*Work request*. These records are to be written out exactly as they read, minus the pictures.

(Photos with camera intrinsics)
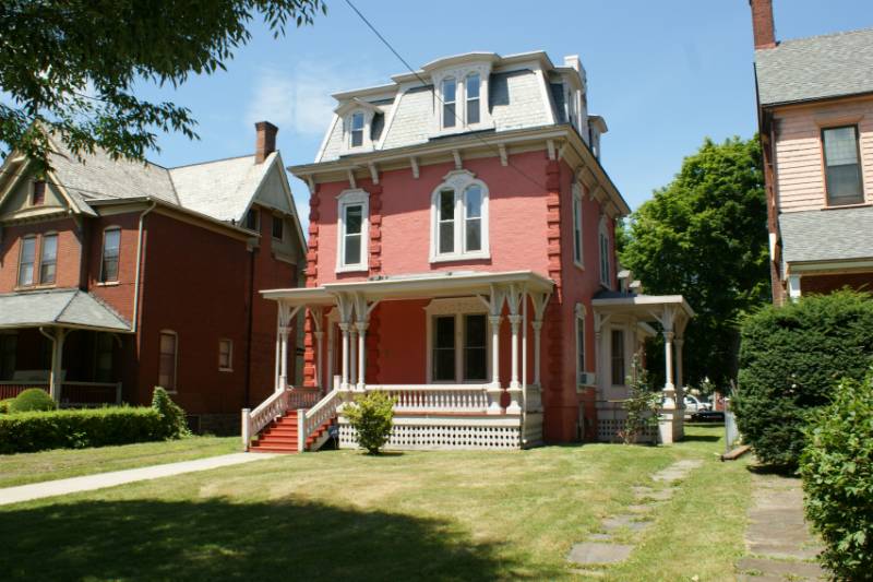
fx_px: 727
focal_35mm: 30
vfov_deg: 43.6
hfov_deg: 61.9
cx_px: 436
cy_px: 291
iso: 100
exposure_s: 1/80
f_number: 10
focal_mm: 20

*Reply*.
fx_px: 727
focal_35mm: 30
vfov_deg: 43.6
hfov_deg: 61.9
cx_px: 436
cy_px: 291
iso: 100
exposure_s: 1/80
f_number: 10
focal_mm: 20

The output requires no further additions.